Virtually all seed for vegetable growing - apart from onions and pumpkins - is imported. Tubers such as potatoes and kumara are grown in New Zealand and are not affected.
"Will there be any shortages of some products? Yes is the answer to that because it will be very expensive to bring in small lots of seed because the cost of the testing might be too much," Johnson said.
MPI had not yet announced how much the tests would cost. Johnson said he had looked at a hypothetical scenario.
"If you were a seed company bringing in 10 lettuce lines for a specific grower, you would say 'gosh those tests will cost $800 a test, that's $8000 worth of testing, but the seed's worth only $5000'. So the seed won't be coming in," Johnson said.
New Zealand did not take a lot of seeds compared to other countries so small, specialised shipments would be affected.
General manager of the NZGSTA Thomas Chin criticised MPI for the way it had communicated with his group.
"They (MPI) have instituted new measures but there hasn't been much thought given over to the process. We don't know the costs required by the industry, and where and when the testing is to be carried out," he said.
Members had been asked to join a phone conference on Friday afternoon last week only 45 minutes before the conference was due to start.
Chin said a lot of seed arrived in New Zealand on a "just in time" basis so needed to be used promptly.
Johnson said MPI should have identified the "pathway of risk" more clearly.

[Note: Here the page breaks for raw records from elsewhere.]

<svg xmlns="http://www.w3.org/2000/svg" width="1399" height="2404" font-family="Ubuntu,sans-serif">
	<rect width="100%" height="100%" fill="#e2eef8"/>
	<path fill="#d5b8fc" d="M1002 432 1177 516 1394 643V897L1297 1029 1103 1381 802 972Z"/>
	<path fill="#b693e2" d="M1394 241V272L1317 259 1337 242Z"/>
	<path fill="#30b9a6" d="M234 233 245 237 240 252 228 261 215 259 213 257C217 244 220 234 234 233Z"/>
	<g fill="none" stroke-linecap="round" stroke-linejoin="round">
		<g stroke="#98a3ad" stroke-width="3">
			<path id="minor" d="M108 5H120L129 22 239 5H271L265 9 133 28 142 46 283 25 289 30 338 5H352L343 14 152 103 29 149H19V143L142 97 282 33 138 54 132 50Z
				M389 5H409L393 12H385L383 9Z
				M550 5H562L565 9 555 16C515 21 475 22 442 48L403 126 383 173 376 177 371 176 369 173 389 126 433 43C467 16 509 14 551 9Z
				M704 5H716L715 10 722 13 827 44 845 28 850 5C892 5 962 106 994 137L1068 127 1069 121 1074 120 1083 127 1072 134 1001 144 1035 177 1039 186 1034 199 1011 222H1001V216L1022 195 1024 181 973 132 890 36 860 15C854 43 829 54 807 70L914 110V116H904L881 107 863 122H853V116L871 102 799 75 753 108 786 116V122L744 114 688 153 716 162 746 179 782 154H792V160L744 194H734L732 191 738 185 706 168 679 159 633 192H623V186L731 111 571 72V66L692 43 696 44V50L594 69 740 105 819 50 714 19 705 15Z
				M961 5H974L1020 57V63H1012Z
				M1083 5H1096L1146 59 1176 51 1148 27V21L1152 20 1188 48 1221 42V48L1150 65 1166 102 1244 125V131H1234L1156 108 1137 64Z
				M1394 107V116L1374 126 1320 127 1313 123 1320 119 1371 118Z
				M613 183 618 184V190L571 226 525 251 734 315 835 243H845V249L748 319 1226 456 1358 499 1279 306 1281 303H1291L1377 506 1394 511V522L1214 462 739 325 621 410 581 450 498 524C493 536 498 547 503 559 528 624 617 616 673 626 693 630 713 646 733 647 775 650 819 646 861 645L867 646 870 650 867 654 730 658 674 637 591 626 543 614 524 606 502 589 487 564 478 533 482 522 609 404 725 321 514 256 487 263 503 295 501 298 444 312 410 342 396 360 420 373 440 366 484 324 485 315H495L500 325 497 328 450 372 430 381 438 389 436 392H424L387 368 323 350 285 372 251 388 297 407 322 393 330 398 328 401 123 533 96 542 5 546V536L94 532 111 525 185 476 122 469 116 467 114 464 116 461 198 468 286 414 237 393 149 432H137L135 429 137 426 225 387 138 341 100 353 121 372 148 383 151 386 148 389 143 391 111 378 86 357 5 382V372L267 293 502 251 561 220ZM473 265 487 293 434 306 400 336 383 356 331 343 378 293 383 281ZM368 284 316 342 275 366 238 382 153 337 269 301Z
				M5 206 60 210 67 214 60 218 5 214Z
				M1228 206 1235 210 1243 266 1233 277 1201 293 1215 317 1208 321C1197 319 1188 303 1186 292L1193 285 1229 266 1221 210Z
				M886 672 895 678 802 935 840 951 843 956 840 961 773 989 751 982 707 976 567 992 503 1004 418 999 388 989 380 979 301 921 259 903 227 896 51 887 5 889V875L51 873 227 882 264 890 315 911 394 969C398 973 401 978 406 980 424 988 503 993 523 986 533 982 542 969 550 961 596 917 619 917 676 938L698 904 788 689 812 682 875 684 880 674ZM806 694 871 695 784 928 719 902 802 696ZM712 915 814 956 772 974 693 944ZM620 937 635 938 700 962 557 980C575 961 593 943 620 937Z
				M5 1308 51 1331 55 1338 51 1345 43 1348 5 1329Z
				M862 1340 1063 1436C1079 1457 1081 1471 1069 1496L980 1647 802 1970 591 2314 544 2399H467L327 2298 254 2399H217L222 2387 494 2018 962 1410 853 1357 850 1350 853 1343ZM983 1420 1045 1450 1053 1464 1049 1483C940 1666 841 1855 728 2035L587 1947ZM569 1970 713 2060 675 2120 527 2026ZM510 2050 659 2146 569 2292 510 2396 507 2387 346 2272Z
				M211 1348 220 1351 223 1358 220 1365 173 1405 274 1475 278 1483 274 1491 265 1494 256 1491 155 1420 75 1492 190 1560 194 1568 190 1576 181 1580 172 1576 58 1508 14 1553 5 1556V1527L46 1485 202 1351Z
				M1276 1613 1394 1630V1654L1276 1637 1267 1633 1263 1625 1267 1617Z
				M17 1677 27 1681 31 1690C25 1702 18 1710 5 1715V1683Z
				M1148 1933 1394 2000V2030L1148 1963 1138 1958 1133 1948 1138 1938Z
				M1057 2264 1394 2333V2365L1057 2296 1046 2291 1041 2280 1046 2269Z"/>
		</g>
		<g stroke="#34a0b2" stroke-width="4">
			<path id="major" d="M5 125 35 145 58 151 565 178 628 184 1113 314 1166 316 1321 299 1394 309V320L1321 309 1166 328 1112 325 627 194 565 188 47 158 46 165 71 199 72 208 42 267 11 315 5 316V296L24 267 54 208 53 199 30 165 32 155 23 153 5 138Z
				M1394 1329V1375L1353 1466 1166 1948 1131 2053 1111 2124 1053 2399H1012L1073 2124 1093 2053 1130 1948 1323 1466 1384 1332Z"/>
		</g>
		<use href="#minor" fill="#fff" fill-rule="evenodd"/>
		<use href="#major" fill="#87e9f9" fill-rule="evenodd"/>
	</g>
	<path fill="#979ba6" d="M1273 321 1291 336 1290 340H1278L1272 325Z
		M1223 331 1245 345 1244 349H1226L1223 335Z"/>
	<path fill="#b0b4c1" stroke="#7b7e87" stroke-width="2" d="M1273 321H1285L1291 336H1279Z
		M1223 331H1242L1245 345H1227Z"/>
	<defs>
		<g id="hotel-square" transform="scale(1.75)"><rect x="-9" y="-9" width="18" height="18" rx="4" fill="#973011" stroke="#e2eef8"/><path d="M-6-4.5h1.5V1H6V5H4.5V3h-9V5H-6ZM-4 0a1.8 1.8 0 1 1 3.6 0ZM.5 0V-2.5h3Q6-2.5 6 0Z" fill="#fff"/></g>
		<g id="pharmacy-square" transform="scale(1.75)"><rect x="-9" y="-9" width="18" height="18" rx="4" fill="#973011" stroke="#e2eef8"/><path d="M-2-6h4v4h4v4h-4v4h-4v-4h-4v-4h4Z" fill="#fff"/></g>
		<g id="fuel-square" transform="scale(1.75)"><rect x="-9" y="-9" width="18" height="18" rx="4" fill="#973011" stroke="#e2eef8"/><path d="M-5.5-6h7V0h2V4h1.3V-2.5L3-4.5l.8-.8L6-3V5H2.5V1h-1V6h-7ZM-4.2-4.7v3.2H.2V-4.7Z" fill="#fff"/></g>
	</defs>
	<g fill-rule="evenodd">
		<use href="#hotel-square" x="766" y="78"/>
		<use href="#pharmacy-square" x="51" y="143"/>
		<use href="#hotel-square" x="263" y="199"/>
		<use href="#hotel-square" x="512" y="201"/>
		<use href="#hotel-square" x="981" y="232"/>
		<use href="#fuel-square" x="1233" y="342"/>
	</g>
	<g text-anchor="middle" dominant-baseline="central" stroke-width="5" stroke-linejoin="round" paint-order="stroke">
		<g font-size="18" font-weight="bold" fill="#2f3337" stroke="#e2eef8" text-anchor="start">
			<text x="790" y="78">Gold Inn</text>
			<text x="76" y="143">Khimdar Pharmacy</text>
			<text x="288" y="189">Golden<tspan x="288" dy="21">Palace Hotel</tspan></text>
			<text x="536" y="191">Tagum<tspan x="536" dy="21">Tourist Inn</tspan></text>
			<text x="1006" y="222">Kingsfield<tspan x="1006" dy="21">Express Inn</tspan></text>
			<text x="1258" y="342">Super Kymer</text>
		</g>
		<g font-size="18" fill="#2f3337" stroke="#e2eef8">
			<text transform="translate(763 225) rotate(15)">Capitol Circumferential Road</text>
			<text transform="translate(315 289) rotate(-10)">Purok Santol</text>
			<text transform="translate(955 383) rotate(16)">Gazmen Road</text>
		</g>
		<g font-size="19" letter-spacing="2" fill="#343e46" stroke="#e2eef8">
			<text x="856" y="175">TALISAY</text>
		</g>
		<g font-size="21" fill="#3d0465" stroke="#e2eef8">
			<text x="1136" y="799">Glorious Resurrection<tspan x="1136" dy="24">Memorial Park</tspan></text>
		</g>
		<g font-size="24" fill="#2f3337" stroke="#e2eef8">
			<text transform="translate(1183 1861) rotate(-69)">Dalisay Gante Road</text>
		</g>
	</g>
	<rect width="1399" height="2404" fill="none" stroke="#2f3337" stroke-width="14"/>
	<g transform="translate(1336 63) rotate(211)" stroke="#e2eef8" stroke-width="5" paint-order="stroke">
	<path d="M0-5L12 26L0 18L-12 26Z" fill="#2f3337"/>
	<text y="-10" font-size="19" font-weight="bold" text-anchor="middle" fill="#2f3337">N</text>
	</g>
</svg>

Many seeds were plainly not a risk because they were produced in a totally hygienic environment, where they were washed, cleaned and dried without being handled.
He said New Zealand itself produced a lot of vegetable seed for overseas seed companies, but they were the companies' intellectual property.
These seeds were often exported from New Zealand, and later imported into the country for nurseries and market gardens.
Gerard Martin of King Seeds in the Bay of Plenty said he understood MPI was "between a rock and a hard place" but hoped officials would take commercial reality into account.
King Seeds buy their flower seeds from seed supplier Egmont Seeds.
"They import 3000 different pelletised seeds a year, all different varieties, and they are talking $500 a line to test them, so you can imagine what that's going to do to their business.
"Those are costs they are not going to be able to pass on, they will have to discontinue a lot of stuff," Martin said.